TEXT PROVIDED START

Percutaneous pin fixation is commonly used in the general population, and may include crossed pins, intermetacarpal pins (i.e., using an adjacent metacarpal), and multiple intramedullary pins (so-called “bouquet” technique, resembling flower stems), yielding good outcomes. Percutaneous nails, which are essentially larger diameter pins for single intramedullary placement, are also available. However, all percutaneous hardwares entail risk of loosening and infection during athletic activity, even simple conditioning, and may also require prolonged immobilization for supplemental support during healing.

Cortical screws and plates

Open reduction internal fixation may provide more rigid fixation, which may allow early return to play in a functional brace, as well as the opportunity for compression, which may optimize healing overall. Spiral or long oblique fractures are amenable to screw fixation with negligible hardware prominence, particularly if screw heads are seated with a countersink, while transverse or short oblique fractures may be treated with plate fixation. Plating of hand fractures has previously been associated with a major complication rate of up to 36%, including stiffness, nonunion, plate prominence, infection, and tendon rupture, particularly with phalangeal and/or open injuries [13]. However, later studies have been more favorable toward fixation of closed metacarpal fractures in particular. One large study showed 93% good or excellent results among 236 patients with closed metacarpal or phalangeal injuries, with superior results among the metacarpal fractures [14]. A smaller study of open or closed fractures of the metacarpals and phalanges showed equally good results using less prominent plates of 0.6 mm compared to 1.3 mm thickness, without any cases of tendon rupture, nonunion, or hardware removal among the 21 metacarpal fractures [15]. Also, biomechanical studies of newer constructs, including locking plates, shorter length plates, double-row plates (sometimes called “cage,” “ladder,” or “three-dimensional”), and smaller dual orthogonal plates demonstrate equivalent or superior fixation to standard constructs, thus potentially minimizing soft tissue dissection and/or hardware prominence [1619].

TEXT PROVIDED END
GIVEN RECORDS START

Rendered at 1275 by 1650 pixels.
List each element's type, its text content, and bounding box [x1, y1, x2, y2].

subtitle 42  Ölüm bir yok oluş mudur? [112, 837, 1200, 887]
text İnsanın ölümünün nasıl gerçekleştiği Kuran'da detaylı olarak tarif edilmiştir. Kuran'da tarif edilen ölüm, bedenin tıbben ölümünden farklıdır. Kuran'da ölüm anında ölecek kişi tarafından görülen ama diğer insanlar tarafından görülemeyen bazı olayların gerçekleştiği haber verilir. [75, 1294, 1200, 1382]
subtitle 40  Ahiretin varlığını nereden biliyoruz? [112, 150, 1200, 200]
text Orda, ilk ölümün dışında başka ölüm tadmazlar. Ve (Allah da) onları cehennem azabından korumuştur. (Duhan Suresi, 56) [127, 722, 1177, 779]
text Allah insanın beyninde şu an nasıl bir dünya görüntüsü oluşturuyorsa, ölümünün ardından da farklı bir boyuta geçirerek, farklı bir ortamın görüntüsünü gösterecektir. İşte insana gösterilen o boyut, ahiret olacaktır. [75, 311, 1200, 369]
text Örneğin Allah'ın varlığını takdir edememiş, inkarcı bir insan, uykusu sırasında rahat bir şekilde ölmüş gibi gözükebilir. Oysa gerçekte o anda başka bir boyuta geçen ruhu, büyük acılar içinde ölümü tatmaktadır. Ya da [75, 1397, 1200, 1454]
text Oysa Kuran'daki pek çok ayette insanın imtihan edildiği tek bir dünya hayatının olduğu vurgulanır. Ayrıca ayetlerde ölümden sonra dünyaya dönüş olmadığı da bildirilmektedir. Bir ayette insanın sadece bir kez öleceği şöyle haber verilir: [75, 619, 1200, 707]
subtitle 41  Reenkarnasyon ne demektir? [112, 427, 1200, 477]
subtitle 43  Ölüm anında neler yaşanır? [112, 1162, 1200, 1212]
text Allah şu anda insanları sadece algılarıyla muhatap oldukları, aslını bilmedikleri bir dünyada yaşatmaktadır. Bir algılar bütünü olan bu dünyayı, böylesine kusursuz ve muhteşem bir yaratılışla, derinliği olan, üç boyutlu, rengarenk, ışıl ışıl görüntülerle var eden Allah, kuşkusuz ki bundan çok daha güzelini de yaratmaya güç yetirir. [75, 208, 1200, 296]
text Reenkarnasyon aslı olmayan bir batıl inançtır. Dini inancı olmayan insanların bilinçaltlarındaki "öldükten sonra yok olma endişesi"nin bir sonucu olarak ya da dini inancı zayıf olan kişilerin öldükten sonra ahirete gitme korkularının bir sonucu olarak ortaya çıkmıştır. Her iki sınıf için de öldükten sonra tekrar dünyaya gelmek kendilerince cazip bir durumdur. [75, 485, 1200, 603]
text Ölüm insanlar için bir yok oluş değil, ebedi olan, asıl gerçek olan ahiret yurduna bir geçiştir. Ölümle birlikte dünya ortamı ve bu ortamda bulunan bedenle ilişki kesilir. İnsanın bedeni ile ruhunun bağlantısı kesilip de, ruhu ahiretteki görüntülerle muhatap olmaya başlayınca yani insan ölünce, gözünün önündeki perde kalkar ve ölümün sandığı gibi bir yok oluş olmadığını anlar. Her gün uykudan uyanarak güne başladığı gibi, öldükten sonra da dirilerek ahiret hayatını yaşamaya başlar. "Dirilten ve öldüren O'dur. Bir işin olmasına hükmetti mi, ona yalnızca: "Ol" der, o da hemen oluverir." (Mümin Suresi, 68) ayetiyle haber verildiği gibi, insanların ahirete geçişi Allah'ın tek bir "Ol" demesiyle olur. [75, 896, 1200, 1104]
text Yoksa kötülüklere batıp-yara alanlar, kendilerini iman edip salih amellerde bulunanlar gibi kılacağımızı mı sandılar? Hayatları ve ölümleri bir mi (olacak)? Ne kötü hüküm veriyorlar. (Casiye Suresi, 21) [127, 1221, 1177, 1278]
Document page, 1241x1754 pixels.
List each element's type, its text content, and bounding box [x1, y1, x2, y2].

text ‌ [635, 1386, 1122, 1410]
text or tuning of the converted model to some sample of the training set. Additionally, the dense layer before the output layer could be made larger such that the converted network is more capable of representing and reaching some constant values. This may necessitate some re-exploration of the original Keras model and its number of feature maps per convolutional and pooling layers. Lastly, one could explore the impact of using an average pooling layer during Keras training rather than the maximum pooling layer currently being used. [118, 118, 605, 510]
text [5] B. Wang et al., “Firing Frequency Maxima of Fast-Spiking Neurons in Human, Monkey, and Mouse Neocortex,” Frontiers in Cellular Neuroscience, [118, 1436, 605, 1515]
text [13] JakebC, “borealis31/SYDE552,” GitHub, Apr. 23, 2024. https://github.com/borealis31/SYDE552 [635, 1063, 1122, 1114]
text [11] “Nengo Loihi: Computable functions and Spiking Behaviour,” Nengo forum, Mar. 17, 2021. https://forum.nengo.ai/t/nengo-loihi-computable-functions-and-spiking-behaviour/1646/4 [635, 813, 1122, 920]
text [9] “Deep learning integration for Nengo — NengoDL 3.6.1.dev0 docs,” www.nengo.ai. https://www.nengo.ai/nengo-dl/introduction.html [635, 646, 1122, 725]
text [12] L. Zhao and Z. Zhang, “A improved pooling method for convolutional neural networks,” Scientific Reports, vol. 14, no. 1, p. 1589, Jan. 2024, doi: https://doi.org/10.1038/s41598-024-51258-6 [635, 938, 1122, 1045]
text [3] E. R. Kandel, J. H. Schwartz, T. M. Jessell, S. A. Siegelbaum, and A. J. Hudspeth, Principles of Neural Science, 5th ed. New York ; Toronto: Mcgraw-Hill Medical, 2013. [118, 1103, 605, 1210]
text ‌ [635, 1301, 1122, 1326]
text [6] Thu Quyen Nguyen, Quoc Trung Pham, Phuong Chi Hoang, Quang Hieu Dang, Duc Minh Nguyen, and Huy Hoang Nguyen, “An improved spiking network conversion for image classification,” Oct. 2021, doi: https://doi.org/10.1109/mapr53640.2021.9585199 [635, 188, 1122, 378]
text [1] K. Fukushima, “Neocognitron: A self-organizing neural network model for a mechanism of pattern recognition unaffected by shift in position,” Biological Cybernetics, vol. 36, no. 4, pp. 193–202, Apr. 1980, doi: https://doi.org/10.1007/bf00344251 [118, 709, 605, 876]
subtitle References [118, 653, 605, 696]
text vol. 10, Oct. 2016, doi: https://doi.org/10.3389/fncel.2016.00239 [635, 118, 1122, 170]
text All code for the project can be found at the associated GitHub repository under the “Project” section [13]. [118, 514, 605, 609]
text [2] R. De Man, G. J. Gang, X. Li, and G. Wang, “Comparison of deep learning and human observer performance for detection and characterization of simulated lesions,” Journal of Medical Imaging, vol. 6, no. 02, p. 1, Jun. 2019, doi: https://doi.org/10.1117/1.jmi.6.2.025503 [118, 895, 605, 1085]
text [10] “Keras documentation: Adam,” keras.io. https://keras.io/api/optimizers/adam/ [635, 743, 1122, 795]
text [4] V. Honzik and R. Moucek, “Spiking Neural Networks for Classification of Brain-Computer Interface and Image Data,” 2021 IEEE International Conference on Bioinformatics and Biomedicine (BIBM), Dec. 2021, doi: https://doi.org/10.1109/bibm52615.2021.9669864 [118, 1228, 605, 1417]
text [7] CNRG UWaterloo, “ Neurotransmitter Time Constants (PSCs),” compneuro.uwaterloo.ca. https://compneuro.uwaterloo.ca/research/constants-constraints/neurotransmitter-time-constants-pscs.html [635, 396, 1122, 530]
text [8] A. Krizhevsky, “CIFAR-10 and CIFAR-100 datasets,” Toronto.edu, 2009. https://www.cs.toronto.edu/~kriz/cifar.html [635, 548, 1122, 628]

GIVEN RECORDS END

■ GOAL OF THE EXERCISE:
Reproduce the entire passage on pin, screw, and plate fixation of hand fractures word for word.

■ ANSWER FOR THE TASK:
Percutaneous pin fixation is commonly used in the general population, and may include crossed pins, intermetacarpal pins (i.e., using an adjacent metacarpal), and multiple intramedullary pins (so-called “bouquet” technique, resembling flower stems), yielding good outcomes. Percutaneous nails, which are essentially larger diameter pins for single intramedullary placement, are also available. However, all percutaneous hardwares entail risk of loosening and infection during athletic activity, even simple conditioning, and may also require prolonged immobilization for supplemental support during healing.

Cortical screws and plates

Open reduction internal fixation may provide more rigid fixation, which may allow early return to play in a functional brace, as well as the opportunity for compression, which may optimize healing overall. Spiral or long oblique fractures are amenable to screw fixation with negligible hardware prominence, particularly if screw heads are seated with a countersink, while transverse or short oblique fractures may be treated with plate fixation. Plating of hand fractures has previously been associated with a major complication rate of up to 36%, including stiffness, nonunion, plate prominence, infection, and tendon rupture, particularly with phalangeal and/or open injuries [13]. However, later studies have been more favorable toward fixation of closed metacarpal fractures in particular. One large study showed 93% good or excellent results among 236 patients with closed metacarpal or phalangeal injuries, with superior results among the metacarpal fractures [14]. A smaller study of open or closed fractures of the metacarpals and phalanges showed equally good results using less prominent plates of 0.6 mm compared to 1.3 mm thickness, without any cases of tendon rupture, nonunion, or hardware removal among the 21 metacarpal fractures [15]. Also, biomechanical studies of newer constructs, including locking plates, shorter length plates, double-row plates (sometimes called “cage,” “ladder,” or “three-dimensional”), and smaller dual orthogonal plates demonstrate equivalent or superior fixation to standard constructs, thus potentially minimizing soft tissue dissection and/or hardware prominence [1619].